Эрманн поднимает глаза:
– Это все формальности.
– Мы все здесь, – сухо замечает Дантон, – ради формальности.
Обвиняемые разражаются хохотом. Замечание Дантона передают в толпе. Публика аплодирует, санкюлоты машут красными колпаками, поют «Ça ira» и орут (не к месту) «На фонарь!».
– Я вынужден призвать вас к порядку! – кричит Эрманн Дантону.
– К порядку? – Дантон вскакивает. – Сдается мне, пришло время призвать вас соблюдать приличия. У меня есть право говорить. У нас у всех есть право быть выслушанными. Черт подери, я сам учреждал этот трибунал! Мне ли не знать, как он работает.
– Вы не слышите колокольчик?
– Когда решается твоя судьба, не до колокольчика.
Пение с галереи становится громче. Губы Фукье движутся, но звука нет. Эрманн опускает веки, и подписи членов Комитета общественного спасения танцуют у него перед глазами. Пятнадцать минут проходит, прежде чем порядок удается восстановить.
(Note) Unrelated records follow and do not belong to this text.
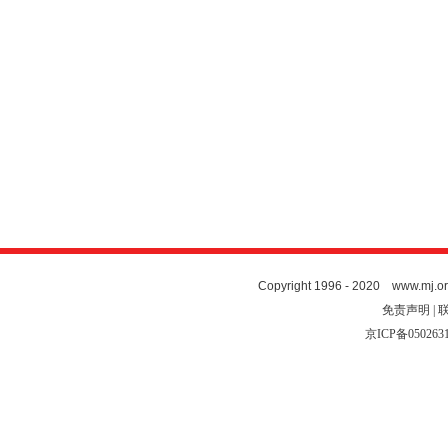
Copyright 1996 - 2020 www.mj.org
免责声明 | 
京ICP备050263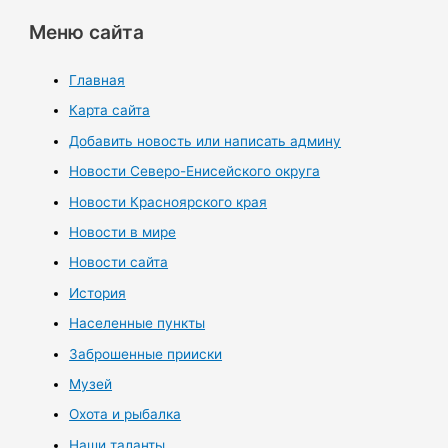
Меню сайта
Главная
Карта сайта
Добавить новость или написать админу
Новости Северо-Енисейского округа
Новости Красноярского края
Новости в мире
Новости сайта
История
Населенные пункты
Заброшенные прииски
Музей
Охота и рыбалка
Наши таланты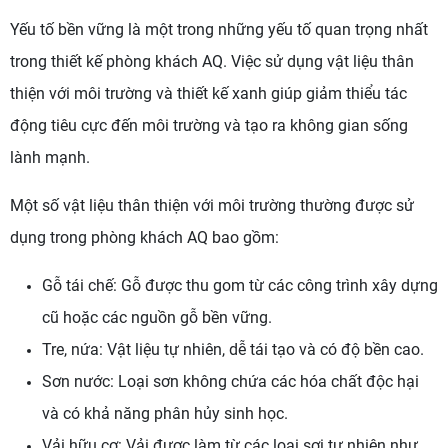
Yếu tố bền vững là một trong những yếu tố quan trọng nhất
trong thiết kế phòng khách AQ. Việc sử dụng vật liệu thân
thiện với môi trường và thiết kế xanh giúp giảm thiểu tác
động tiêu cực đến môi trường và tạo ra không gian sống
lành mạnh.
Một số vật liệu thân thiện với môi trường thường được sử
dụng trong phòng khách AQ bao gồm:
Gỗ tái chế: Gỗ được thu gom từ các công trình xây dựng
cũ hoặc các nguồn gỗ bền vững.
Tre, nứa: Vật liệu tự nhiên, dễ tái tạo và có độ bền cao.
Sơn nước: Loại sơn không chứa các hóa chất độc hại
và có khả năng phân hủy sinh học.
Vải hữu cơ: Vải được làm từ các loại sợi tự nhiên như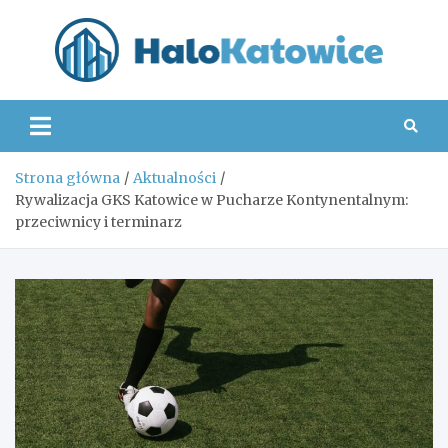
Skip
to
content
Hal
Strona główna
Aktualności
Rywalizacja GKS Katowice w Pucharze Kontynentalnym:
przeciwnicy i terminarz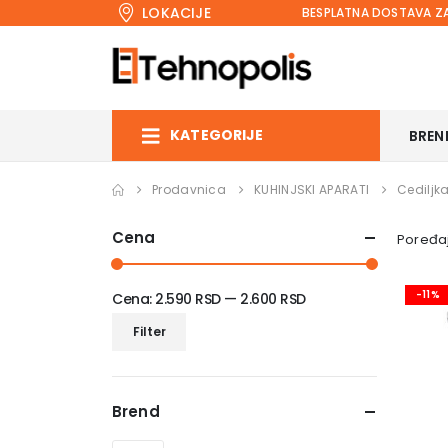
LOKACIJE
BESPLATNA DOSTAVA ZA
KATEGORIJE
BREN
Prodavnica
KUHINJSKI APARATI
Cediljk
Cena
Poređaj
-11%
Cena:
2.590 RSD
—
2.600 RSD
Minimalna
Maksimalna
Filter
cena
cena
Brend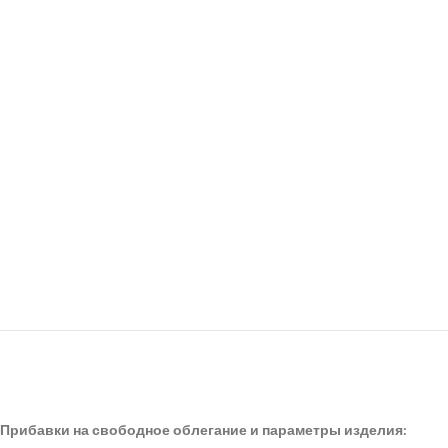
Прибавки на свободное облегание и параметры изделия: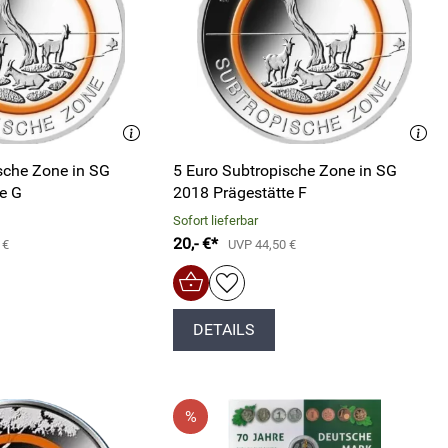
sche Zone in SG
5 Euro Subtropische Zone in SG
tte G
2018 Prägestätte F
Sofort lieferbar
20,- €*
 €
UVP 44,50 €
DETAILS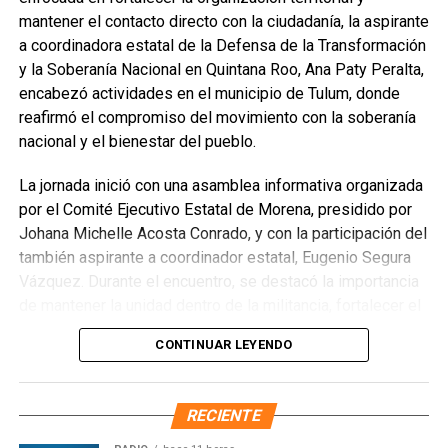
mantener el contacto directo con la ciudadanía, la aspirante
Recibe las noticias al instante
a coordinadora estatal de la Defensa de la Transformación
y la Soberanía Nacional en Quintana Roo, Ana Paty Peralta,
Únete al canal oficial de WhatsApp de
encabezó actividades en el municipio de Tulum, donde
Quinto Poder
y recibe las noticias más
reafirmó el compromiso del movimiento con la soberanía
importantes de Quintana Roo directamente
nacional y el bienestar del pueblo.
en tu teléfono.
La jornada inició con una asamblea informativa organizada
por el Comité Ejecutivo Estatal de Morena, presidido por
Unirme al canal de WhatsApp
Johana Michelle Acosta Conrado, y con la participación del
también aspirante a coordinador estatal, Eugenio Segura
Vázquez. Durante el encuentro, se destacó la importancia
de mantener la unidad dentro de la militancia, fortalecer el
diálogo con la ciudadanía y continuar consolidando la
CONTINUAR LEYENDO
Cuarta Transformación desde las bases, con la
participación activa de la gente como eje central.
RECIENTE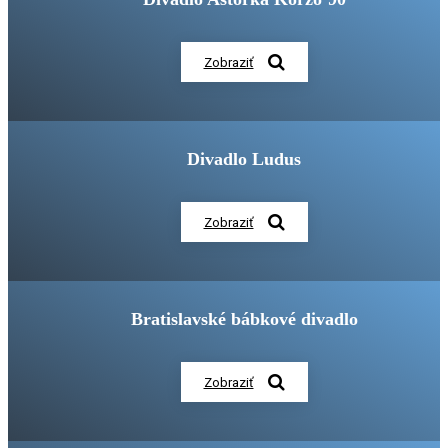
Zobraziť
Divadlo Ludus
Zobraziť
Bratislavské bábkové divadlo
Zobraziť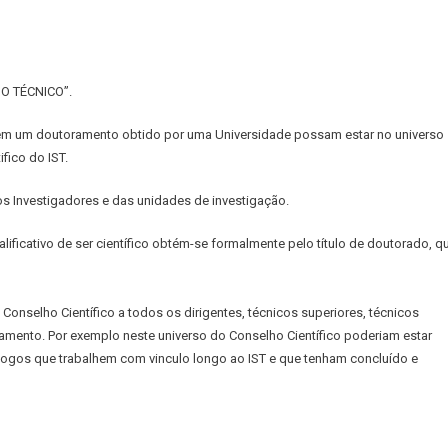
n
ano
tratégico
 O TÉCNICO”.
anuel
lonso
 têm um doutoramento obtido por uma Universidade possam estar no universo
fico do IST.
os Investigadores e das unidades de investigação.
alificativo de ser científico obtém-se formalmente pelo título de doutorado, q
Conselho Científico a todos os dirigentes, técnicos superiores, técnicos
ramento. Por exemplo neste universo do Conselho Científico poderiam estar
logos que trabalhem com vinculo longo ao IST e que tenham concluído e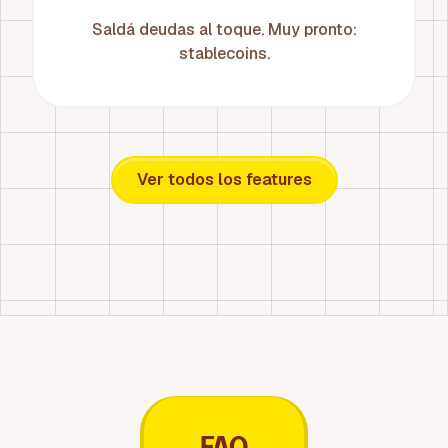
Saldá deudas al toque. Muy pronto:
stablecoins.
Ver todos los features
FAQ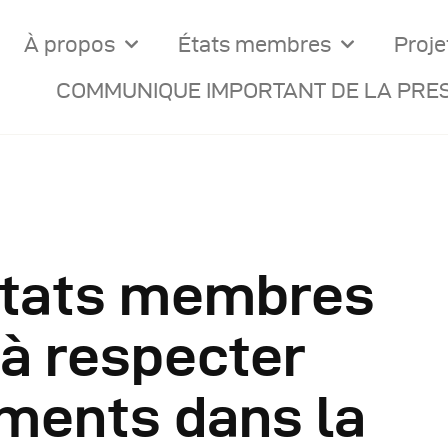
À propos
États membres
Proje
COMMUNIQUE IMPORTANT DE LA PRES
Etats membres
ocuments Officiels
 à respecter
onseils Des Ministres
ments dans la
omptes Rendus De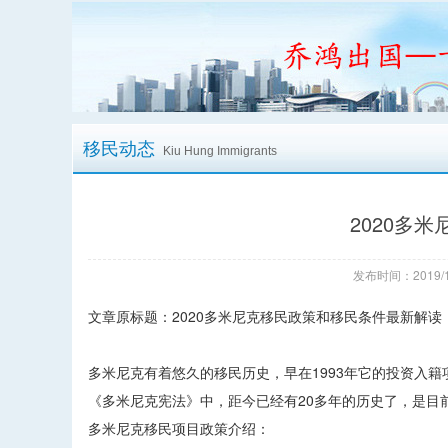
移民动态
Kiu Hung Immigrants
2020多
发布时间：2019/1
文章原标题：2020多米尼克移民政策和移民条件最新解读
多米尼克有着悠久的移民历史，早在1993年它的投资入
《多米尼克宪法》中，距今已经有20多年的历史了，是目
多米尼克移民项目政策介绍：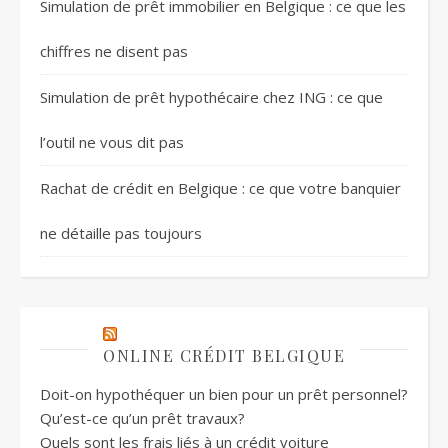
Simulation de prêt immobilier en Belgique : ce que les
chiffres ne disent pas
Simulation de prêt hypothécaire chez ING : ce que
l’outil ne vous dit pas
Rachat de crédit en Belgique : ce que votre banquier
ne détaille pas toujours
ONLINE CRÉDIT BELGIQUE
Doit-on hypothéquer un bien pour un prêt personnel?
Qu’est-ce qu’un prêt travaux?
Quels sont les frais liés à un crédit voiture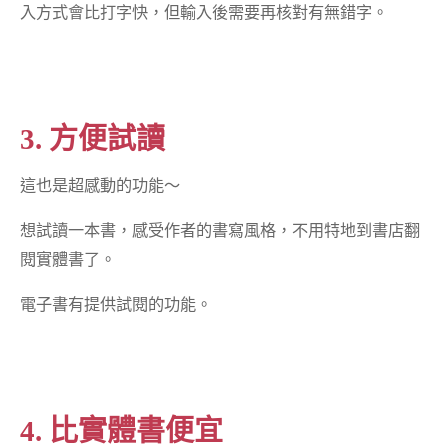
入方式會比打字快，但輸入後需要再核對有無錯字。
3. 方便試讀
這也是超感動的功能～
想試讀一本書，感受作者的書寫風格，不用特地到書店翻
閱實體書了。
電子書有提供試閱的功能。
4. 比實體書便宜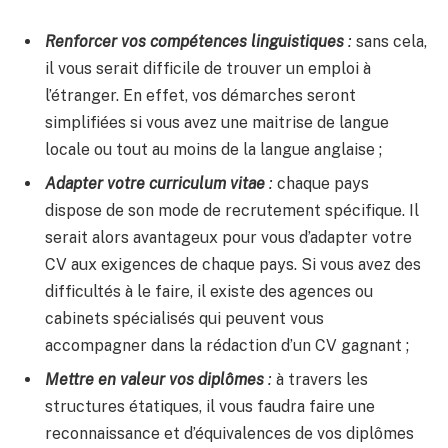
Renforcer vos compétences linguistiques
:
sans cela,
il vous serait difficile de trouver un emploi à
l’étranger. En effet, vos démarches seront
simplifiées si vous avez une maitrise de langue
locale ou tout au moins de la langue anglaise ;
Adapter votre curriculum vitae
:
chaque pays
dispose de son mode de recrutement spécifique. Il
serait alors avantageux pour vous d’adapter votre
CV aux exigences de chaque pays. Si vous avez des
difficultés à le faire, il existe des agences ou
cabinets spécialisés qui peuvent vous
accompagner dans la rédaction d’un CV gagnant ;
Mettre en valeur vos diplômes
:
à travers les
structures étatiques, il vous faudra faire une
reconnaissance et d’équivalences de vos diplômes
И снова Ост-Индская компания. Прокуроры понимают, что состав преступления налицо, поэтому от темы не отклоняются. Фабр, упиравший подбородок в грудь, поднимает голову. Спустя несколько минут снова опускает.
– Ему нужен врач, – шепчет Филиппо.
– Его врач занят. Он среди присяжных.
– Фабр, вы же не собираетесь умереть у нас на руках?
На лице Фабра слабое подобие улыбки. Дантон ощущает страх, сковавший Камиля, который сидит между ним и Лакруа. Камиль писал до утра – он верит, что в конце концов сможет выступить. До сих пор судьи яростно набрасывались на него, стоило ему раскрыть рот.
Камбон, правительственный эксперт по финансам, занимает место, чтобы дать показания о прибылях и акциях, банковских операциях и законах, регулирующих обращение иностранной валюты. Он станет единственным свидетелем на суде. Дантон перебивает его:
– Камбон, послушайте, вы считаете меня роялистом?
Камбон оглядывается и улыбается.
– Видите, он смеется. Гражданин судебный секретарь, проследите, чтобы в протокол внесли, что он смеялся.
Эрманн. Дантон, Конвент обвиняет вас в том, что вы оказывали неподобающее покровительство Дюмурье, отказывались раскрыть его подлинную натуру и побуждения, подстрекали и содействовали его планам истребления свободы посредством наступления на Париж, дабы с помощью военной силы сокрушить республику и восстановить монархию.